Saturday, January 06, 2007

Court Jester

Saturday's Wall Street Journal (subs. req'd; alt. free link) contains an interview of soi-disant humorist P.J. O'Rourke by Joseph Rago -- the latter having just survived the blog onslaught that occurred when he described blogs as "Written by fools to be read by imbeciles." Anyway, O'Rourke seems to have become the thinking man's Dennis Miller, in which semi-informed bar stool utterances become the basis for deep policy prescriptions, most of which happily coincide with the policies of George W. Bush. In the midst of his various analyses, there is the Irish Question --

I have no idea if some societies, anthropologically speaking, aren't really suited for democracy. I don't think that's true. But there certainly are societies that just love to fight. Northern Ireland, for instance. You couldn't stop that problem because they were having fun -- they were really, really enjoying themselves. It would still be going on full-force today if the sons of bitches hadn't accidentally gotten rich. What happened was, more and more people started getting cars, and television sets, and got some vacation time down in Spain, and it wasn't that they wanted to stop fighting and killing each other and being lunatics, but they got busy and forgot.

Mixed in with all these questionable assertions (note the absence of any role for the hard men having worn themselves out) is the possibility that he's confused Northern Ireland with the Republic, where the story of sudden gains in wealth is much more applicable.

The article also implies, reflecting the interviewer's previous concerns, that O'Rourke's act was funnier before a certain class of New Media adopted it --

When Mr. O'Rourke set out into the world after a youthful Maoist phase (it was, after all, the '60s) there was an element of novelty to his insouciance, and his beliefs, like the larger movement of which he was a part, constituted their own kind of insurgency.
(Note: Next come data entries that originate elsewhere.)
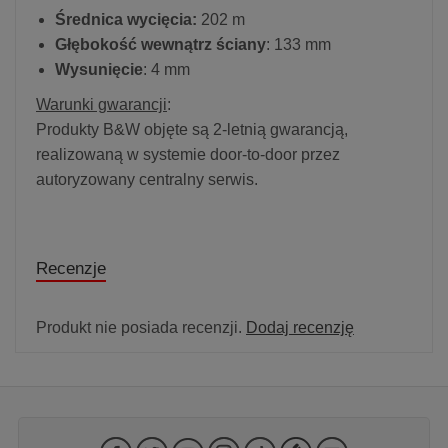
Średnica wycięcia:
202 m
Głębokość wewnątrz ściany
: 133 mm
Wysunięcie
: 4 mm
Warunki gwarancji
:
Produkty B&W objęte są 2-letnią gwarancją,
realizowaną w systemie door-to-door przez
autoryzowany centralny serwis.
Recenzje
Produkt nie posiada recenzji.
Dodaj recenzję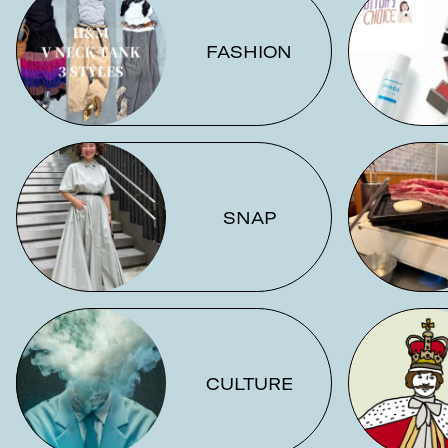
FASHION
SNAP
CULTURE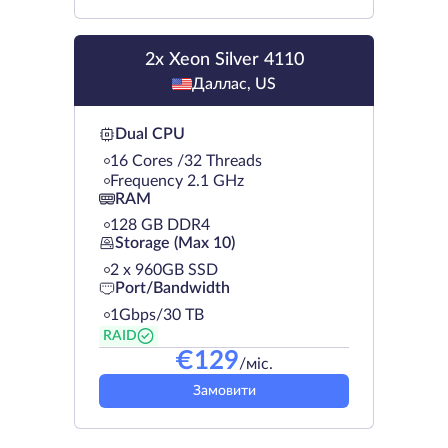
2x Xeon Silver 4110
Даллас, US
Dual CPU
16 Cores /32 Threads
Frequency 2.1 GHz
RAM
128 GB DDR4
Storage (Max 10)
2 х 960GB SSD
Port/Bandwidth
1Gbps/30 TB
RAID
€
129
/міс.
Замовити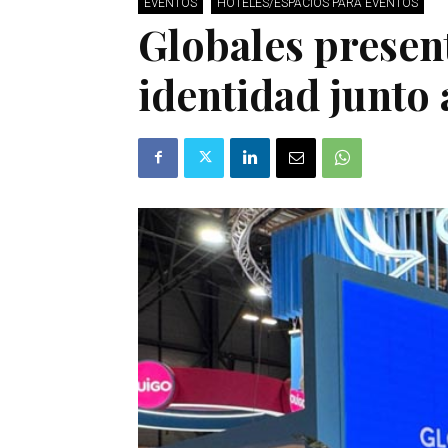
EVENTOS
HOTELES/ESPACIOS PARA EVENTOS
Globales presen
identidad junto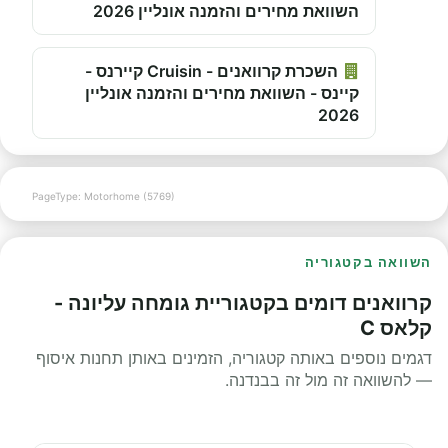
השוואת מחירים והזמנה אונליין 2026
השכרת קרוואנים - Cruisin קיירנס -
קיינס - השוואת מחירים והזמנה אונליין
2026
PageType: Motorhome (5769)
השוואה בקטגוריה
קרוואנים דומים בקטגוריית גומחה עליונה -
קלאס C
דגמים נוספים באותה קטגוריה, הזמינים באותן תחנות איסוף
— להשוואה זה מול זה בבנדנה.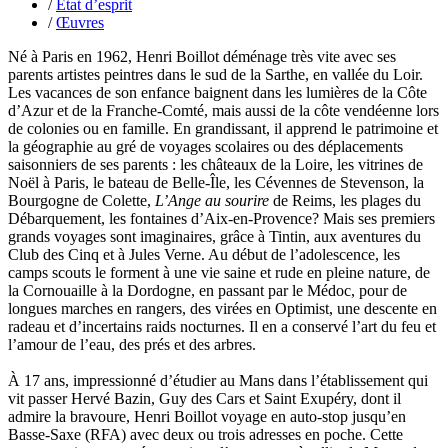
François Valérie
/
État d’esprit
Fuligni Bruno
/
Œuvres
Gana Frédéric
Né à Paris en 1962, Henri Boillot déménage très vite avec ses
Garcia Antoine
parents artistes peintres dans le sud de la Sarthe, en vallée du Loir.
Garde François
Les vacances de son enfance baignent dans les lumières de la Côte
Gaullier Tanneguy
d’Azur et de la Franche-Comté, mais aussi de la côte vendéenne lors
Gauthier Yves
de colonies ou en famille. En grandissant, il apprend le patrimoine et
Gemme Pierre
la géographie au gré de voyages scolaires ou des déplacements
Gendre Florence
saisonniers de ses parents : les châteaux de la Loire, les vitrines de
Georis Stéphane
Noël à Paris, le bateau de Belle-Île, les Cévennes de Stevenson, la
Gilbert Frédéric
Bourgogne de Colette,
L’Ange au sourire
de Reims, les plages du
Giry Julien
Débarquement, les fontaines d’Aix-en-Provence? Mais ses premiers
Goisque Thomas
grands voyages sont imaginaires, grâce à Tintin, aux aventures du
Grange Florent
Club des Cinq et à Jules Verne. Au début de l’adolescence, les
Gras Cédric
camps scouts le forment à une vie saine et rude en pleine nature, de
Griette Olivier
la Cornouaille à la Dordogne, en passant par le Médoc, pour de
Guéguéniat Jean-Yves
longues marches en rangers, des virées en Optimist, une descente en
Guerrier Gérard
radeau et d’incertains raids nocturnes. Il en a conservé l’art du feu et
Guillemot Agnès
l’amour de l’eau, des prés et des arbres.
Guillotel Pierre-Antoine
Guyon Élizabeth
À 17 ans, impressionné d’étudier au Mans dans l’établissement qui
Haegy Jean-Marie
vit passer Hervé Bazin, Guy des Cars et Saint Exupéry, dont il
Hafez Kim
admire la bravoure, Henri Boillot voyage en auto-stop jusqu’en
Halluin Bruno d’
Basse-Saxe (RFA) avec deux ou trois adresses en poche. Cette
Hardivilliers Albéric d’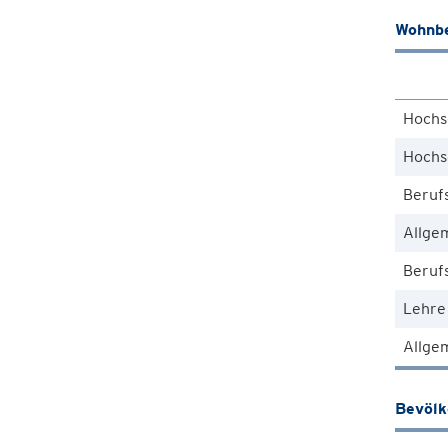
Wohnbe
Hochs
Hochs
Beruf
Allge
Berufs
Lehre
Allgem
Bevöl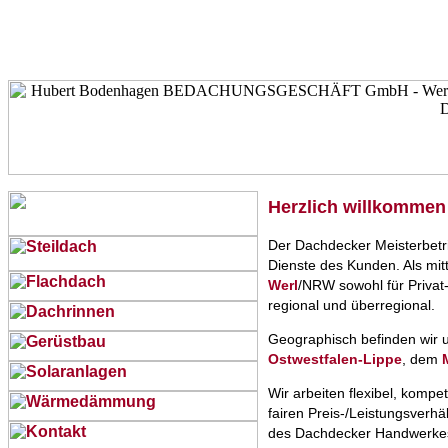
Herzlich willkommen
Der Dachdecker Meisterbetr
Dienste des Kunden. Als mitt
Werl
/NRW sowohl für Privat-
regional und überregional.
Geographisch befinden wir 
Ostwestfalen-Lippe
, dem
Wir arbeiten flexibel, komp
fairen Preis-/Leistungsverhä
des Dachdecker Handwerke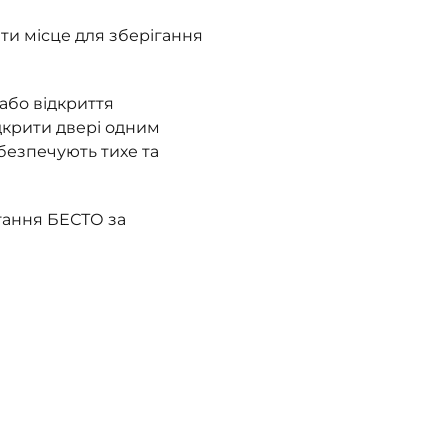
ти місце для зберігання
або відкриття
дкрити двері одним
безпечують тихе та
гання БЕСТО за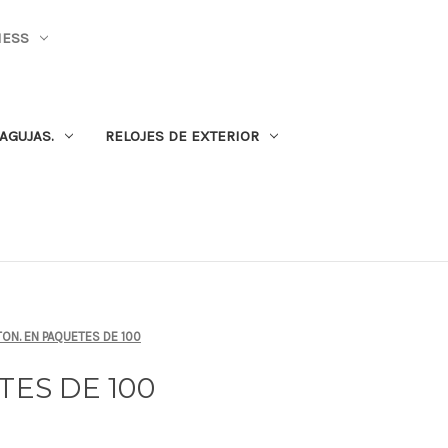
NESS
AGUJAS.
RELOJES DE EXTERIOR
ON. EN PAQUETES DE 100
ES DE 100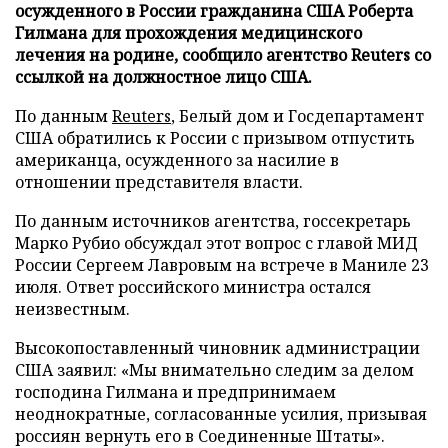
осужденного в России гражданина США Роберта
Гилмана для прохождения медицинского
лечения на родине, сообщило агентство Reuters со
ссылкой на должностное лицо США.
По данным
Reuters
, Белый дом и Госдепартамент
США обратились к России с призывом отпустить
американца, осужденного за насилие в
отношении представителя власти.
По данным источников агентства, госсекретарь
Марко Рубио обсуждал этот вопрос с главой МИД
России Сергеем Лавровым на встрече в Маниле 23
июля. Ответ российского министра остался
неизвестным.
Высокопоставленный чиновник администрации
США заявил: «Мы внимательно следим за делом
господина Гилмана и предпринимаем
неоднократные, согласованные усилия, призывая
россиян вернуть его в Соединенные Штаты».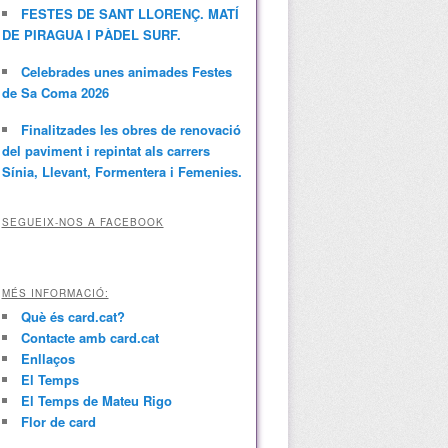
FESTES DE SANT LLORENÇ. MATÍ
DE PIRAGUA I PÀDEL SURF.
Celebrades unes animades Festes
de Sa Coma 2026
Finalitzades les obres de renovació
del paviment i repintat als carrers
Sínia, Llevant, Formentera i Femenies.
SEGUEIX-NOS A FACEBOOK
MÉS INFORMACIÓ:
Què és card.cat?
Contacte amb card.cat
Enllaços
El Temps
El Temps de Mateu Rigo
Flor de card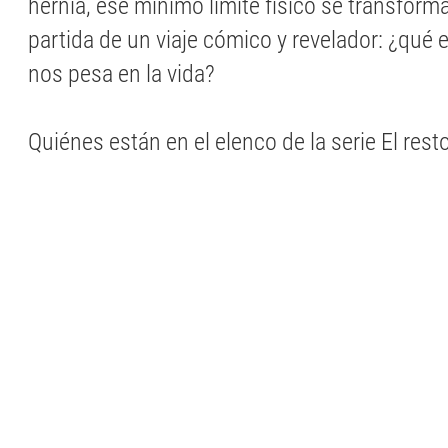
hernia, ese mínimo límite físico se transform
partida de un viaje cómico y revelador: ¿qué 
nos pesa en la vida?
Quiénes están en el elenco de la serie El rest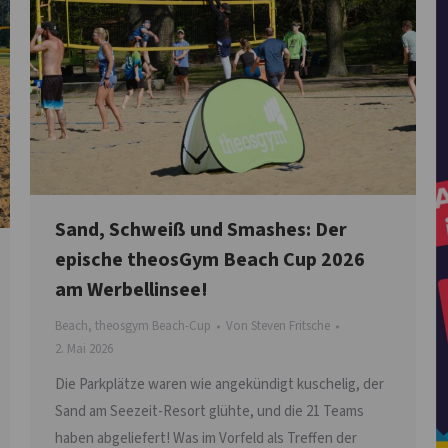
Sand, Schweiß und Smashes: Der
epische theosGym Beach Cup 2026
am Werbellinsee!
Beach
,
theosgym Beach-Cup
Von
Steven Fritsche
2. Mai 2026
Die Parkplätze waren wie angekündigt kuschelig, der
Sand am Seezeit-Resort glühte, und die 21 Teams
haben abgeliefert! Was im Vorfeld als Treffen der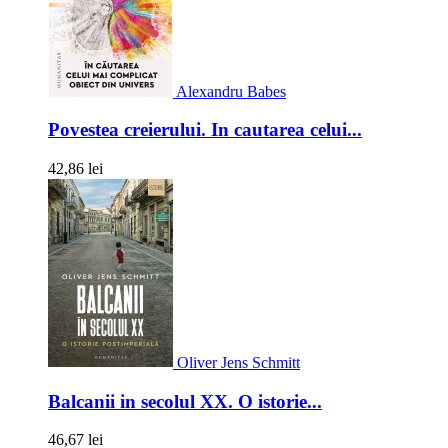
Alexandru Babes
Povestea creierului. In cautarea celui...
42,86 lei
Oliver Jens Schmitt
Balcanii in secolul XX. O istorie...
46,67 lei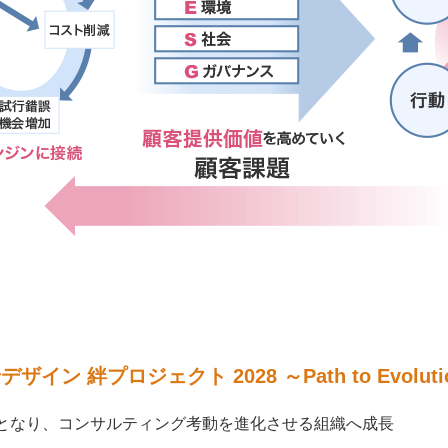
デザイン 絆プロジェクト 2028 ～Path to Evoluti
となり、コンサルティング考動を進化させる組織へ成長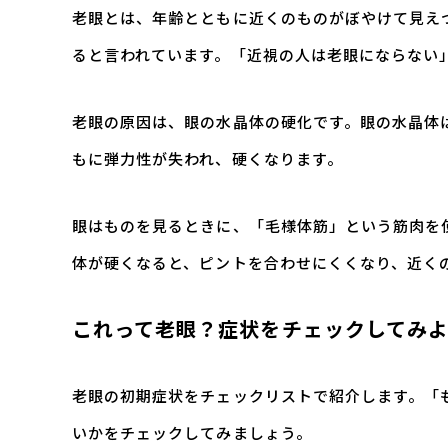
老眼とは、年齢とともに近くのものがぼやけて見え
ると言われています。「近視の人は老眼にならない
老眼の原因は、眼の水晶体の硬化です。眼の水晶体
もに弾力性が失われ、硬くなります。
眼はものを見るときに、「毛様体筋」という筋肉を
体が硬くなると、ピントを合わせにくくなり、近く
これって老眼？症状をチェックしてみ
老眼の初期症状をチェックリストで紹介します。「
いかをチェックしてみましょう。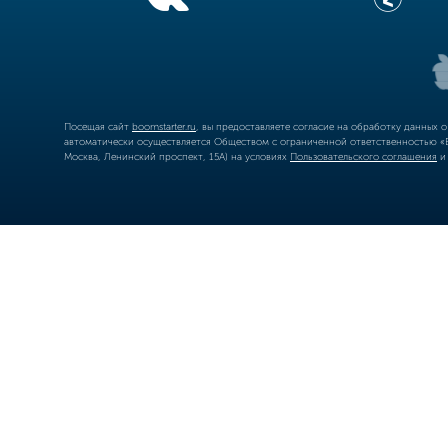
Посещая сайт
boomstarter.ru
, вы предоставляете согласие на обработку данных 
автоматически осуществляется Обществом с ограниченной ответственностью «Б
Москва, Ленинский проспект, 15А) на условиях
Пользовательского соглашения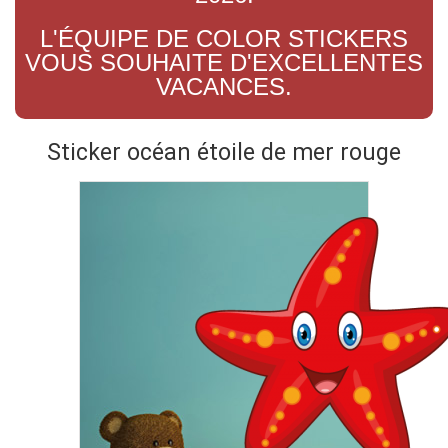
L'ÉQUIPE DE COLOR STICKERS
VOUS SOUHAITE D'EXCELLENTES
VACANCES.
Sticker océan étoile de mer rouge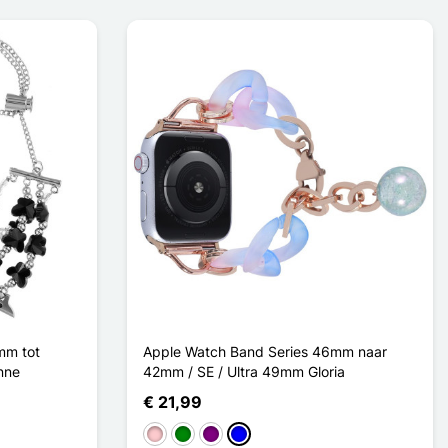
mm tot
Apple Watch Band Series 46mm naar
nne
42mm / SE / Ultra 49mm Gloria
€ 21,99
té
Roze
Groen
Purper
Blauw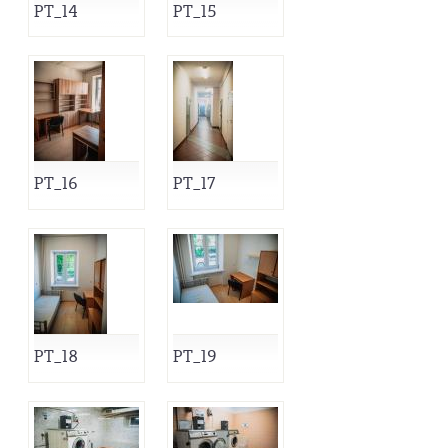
PT_14
PT_15
PT_16
PT_17
PT_18
PT_19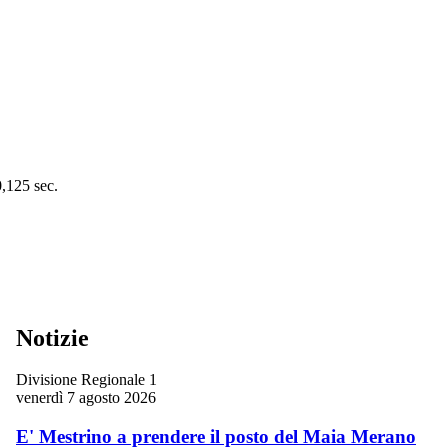
0,125 sec.
Notizie
Divisione Regionale 1
venerdì 7 agosto 2026
E' Mestrino a prendere il posto del Maia Merano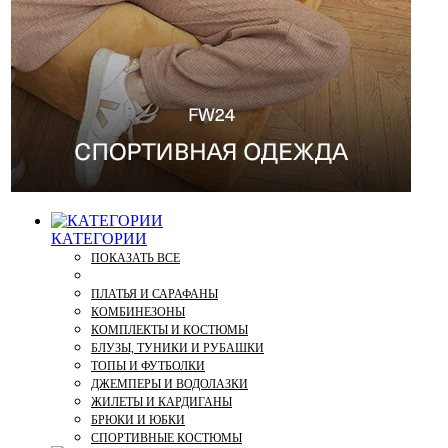
КАТЕГОРИИ
ПОКАЗАТЬ ВСЕ
ПЛАТЬЯ И САРАФАНЫ
КОМБИНЕЗОНЫ
КОМПЛЕКТЫ И КОСТЮМЫ
БЛУЗЫ, ТУНИКИ И РУБАШКИ
ТОПЫ И ФУТБОЛКИ
ДЖЕМПЕРЫ И ВОДОЛАЗКИ
ЖИЛЕТЫ И КАРДИГАНЫ
БРЮКИ И ЮБКИ
СПОРТИВНЫЕ КОСТЮМЫ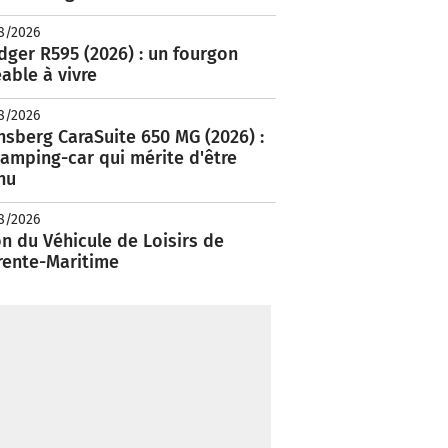
8/2026
ger R595 (2026) : un fourgon
able à vivre
8/2026
nsberg CaraSuite 650 MG (2026) :
amping-car qui mérite d'être
nu
8/2026
n du Véhicule de Loisirs de
rente-Maritime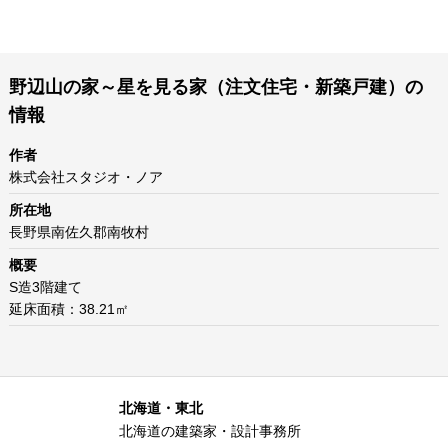
野辺山の家～星を見る家（注文住宅・新築戸建）の
情報
作者
株式会社スタジオ・ノア
所在地
長野県南佐久郡南牧村
概要
S造3階建て
延床面積：38.21㎡
北海道・東北
北海道の建築家・設計事務所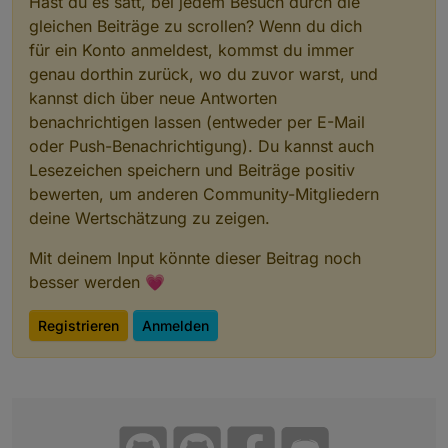
Hast du es satt, bei jedem Besuch durch die
gleichen Beiträge zu scrollen? Wenn du dich
für ein Konto anmeldest, kommst du immer
genau dorthin zurück, wo du zuvor warst, und
kannst dich über neue Antworten
benachrichtigen lassen (entweder per E-Mail
oder Push-Benachrichtigung). Du kannst auch
Lesezeichen speichern und Beiträge positiv
bewerten, um anderen Community-Mitgliedern
deine Wertschätzung zu zeigen.
Mit deinem Input könnte dieser Beitrag noch
besser werden 💗
Registrieren
Anmelden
Now, all that was fresh and scandalous then has become the stock-in-trade of every other pundit, blogger and radio-show bore, while the right has also made its own establishment -- and correctness, of any kind, cripples humor.

The apparent consequence of bloggers stealing his method is that he's been forced to read Adam Smith in search of novel material, which is maybe not a bad thing since he seems to have believed in 2003 that an Invisible Hand would magically look after reconstruction in Iraq.